Bernie Lowther

Personal information
- Full name: Bernard Ross Lowther
- Born: 15 August 1950 (age 75)

Playing information
- Position: Centre, Wing
Club
| Years | Team | Pld | T | G | FG | P |
|  | Richmond (ARL) |  |  |  |  |  |
| 1972–74 | Canterbury-Bankstown | 56 | 27 | 0 | 0 | 81 |
| 1975–76 | South Sydney | 42 | 14 | 0 | 0 | 42 |
|  | Total | 98 | 41 | 0 | 0 | 123 |
Representative
| Years | Team | Pld | T | G | FG | P |
|  | Auckland |  |  |  |  |  |
| 1970–71 | New Zealand | 8 | 0 | 0 | 0 | 0 |
- Source:

= Bernie Lowther =

New Zealand international rugby league footballer

Bernard Ross Lowther (born 1950) is a New Zealand former rugby league footballer who played in the 1970s. A New Zealand international three-quarter, he played club football for the Richmond Rovers in the Auckland Rugby League competition and in Sydney's NSWRFL Premiership for Canterbury-Bankstown and South Sydney.
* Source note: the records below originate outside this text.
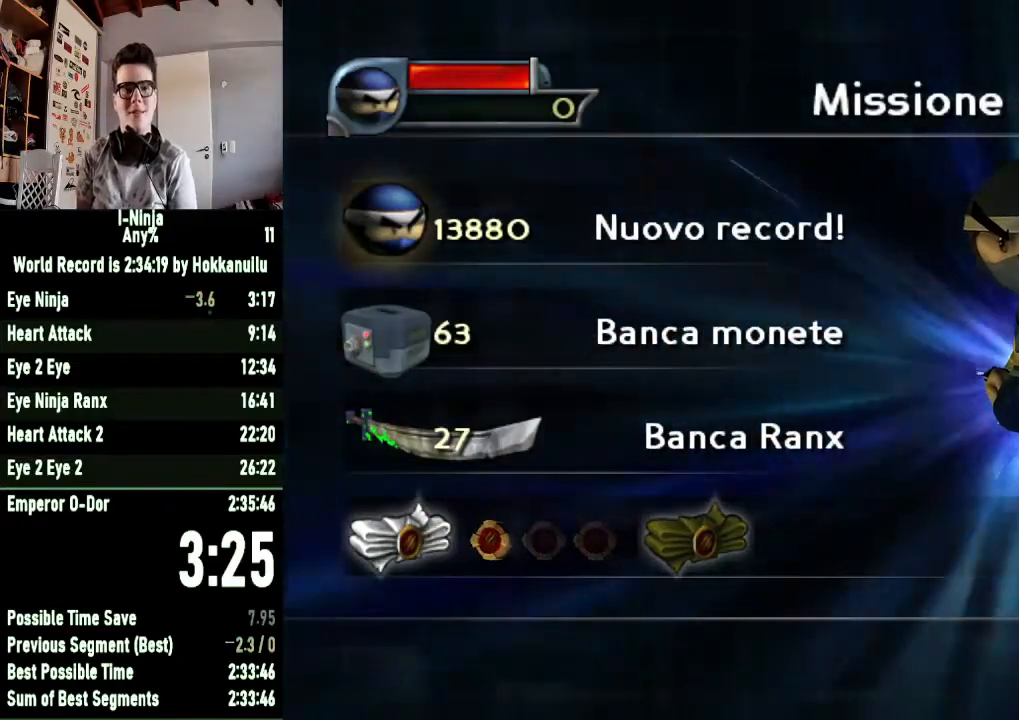
{"buttons": ["A"], "left_stick": "center", "right_stick": "center", "events": [[67, "A", "up"], [100, "A", "down"], [233, "A", "up"], [300, "A", "down"], [367, "A", "up"], [500, "A", "down"]]}
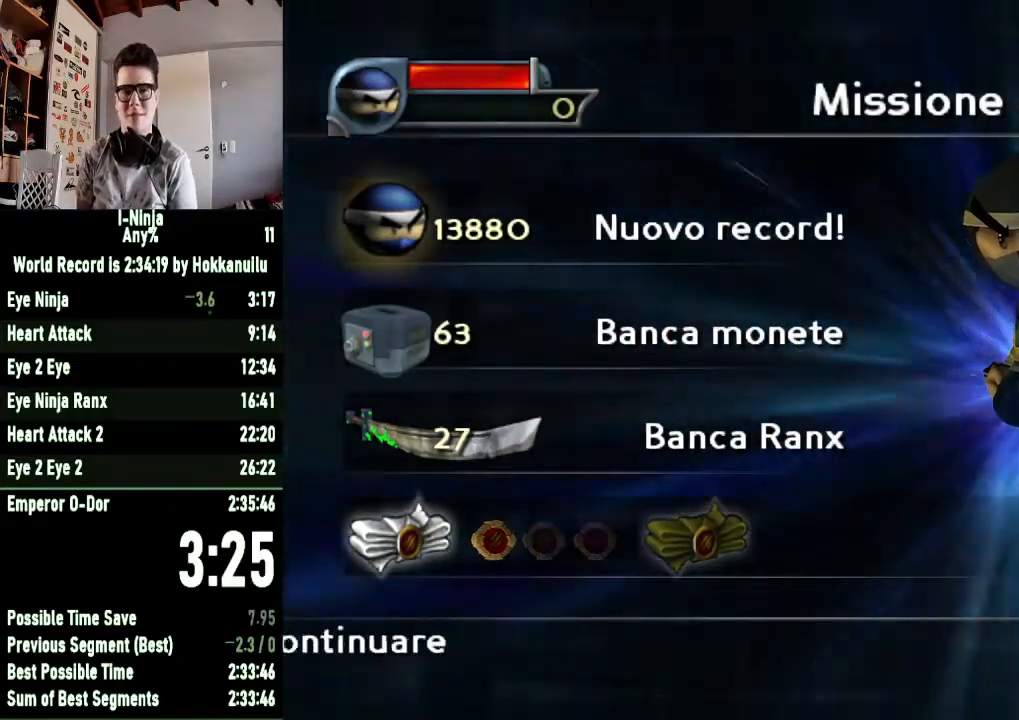
{"buttons": ["A"], "left_stick": "center", "right_stick": "center", "events": [[67, "A", "up"], [133, "A", "down"], [200, "A", "up"], [300, "A", "down"], [367, "A", "up"], [500, "A", "down"]]}
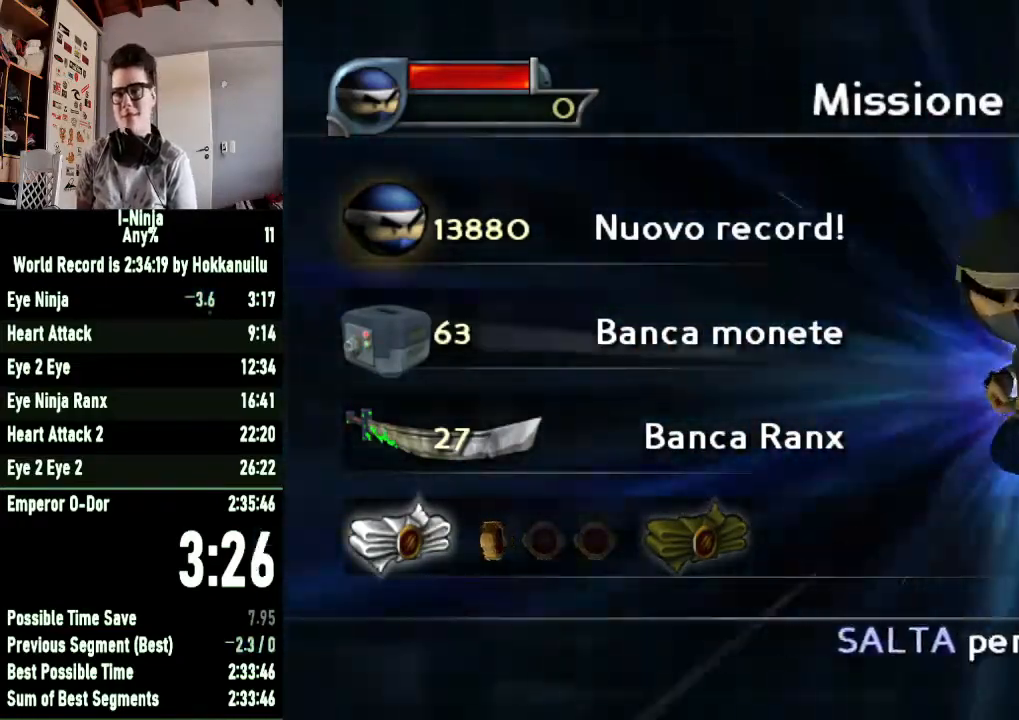
{"buttons": ["A"], "left_stick": "center", "right_stick": "center", "events": [[67, "A", "up"], [167, "A", "down"], [233, "A", "up"], [300, "A", "down"], [367, "A", "up"], [500, "A", "down"]]}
His father, Bernard Lowther (senior) also played for Richmond in the early to mid 1940s and played for Auckland.

Lowther currently resides in South East Queensland and is a member of Carbrook Golf Club, he is a regular participant in Carbrook's Wednesday & Saturday competitions playing off a solid 16 handicap, which he will be looking to improve on after retiring earlier this year (2014).